Reports of identity fraud linked to ID scans submitted online rose by more than 50% last year, the Telegraaf has reported, as a growing number of platforms ask users to upload copies of their passports or ID cards.

The government identity fraud reporting centre (CMI) received 3,373 reports of fraud arising users handing over scans of their IDs in 2025 – up from 2,208 a year earlier – the paper said, citing the agency’s internal records. Reports rose again from 326 in January this year to 1,350 in April.

Only certain types of organisation are legally required to verify customer identity with a full ID scan – banks, insurers, cryptocurrency platforms and licensed gambling sites, under the money laundering prevention act and the gambling act.

But Airbnb, Tinder, LinkedIn, Ryanair, Instagram, Facebook, Pornhub and OnlyFans have all introduced or expanded ID-scan checks, the Telegraaf said, citing fake-profile detection, age verification under the EU Digital Services Act, or trust and safety.

Routed through US firm

Many of those platforms, including LinkedIn, Ryanair, Airbnb and Roblox, route their checks through Persona, a San Francisco-based identity verification firm. In February, researchers found Persona had left its entire government dashboard codebase – 53 megabytes across 2,456 files – publicly accessible on a US government-authorised server.
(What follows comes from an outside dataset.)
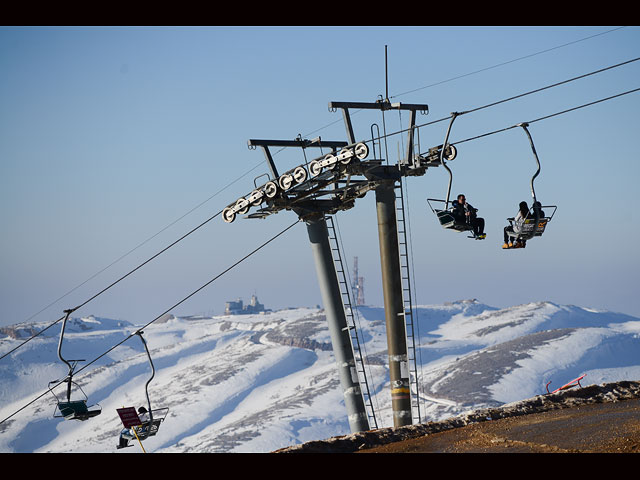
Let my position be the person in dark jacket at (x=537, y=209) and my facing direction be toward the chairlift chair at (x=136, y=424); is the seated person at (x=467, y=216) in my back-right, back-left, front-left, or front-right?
front-right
Privacy expert Brenno de Winter told the Telegraaf that under the US Cloud Act, American authorities can compel US-owned firms to hand over data, meaning Dutch passport scans processed by Persona could in principle be requested by US agencies.

The same Cloud Act exposure underpins ongoing controversy over the proposed US takeover of Solvinity, which hosts the government’s DigiD identity system, as well as a class action launched against Odido after February’s leak of ID details belonging to 6.2 million customers.

What the regulator says

The Dutch data protection authority said social-media platforms may only require an ID scan where there is a credible reason to doubt a user’s identity and where no alternative method of verification is available.

Users asked for a scan should ask why it is needed, contact the platform’s data protection officer, and hide their BSN numbers, along with any other unnecessary information. The home affairs ministry’s KopieID app allows users to add a watermark stating the purpose and date of the copy.

EU age check

The European Commission has urged member states to roll out an EU-wide age verification app by the end of the year, which would let users prove they are over 18 without disclosing their identity or date of birth.

The Netherlands is not among the seven countries piloting the technology – Cyprus, Denmark, France, Greece, Ireland, Italy and Spain – and Brussels has stopped short of making the app mandatory.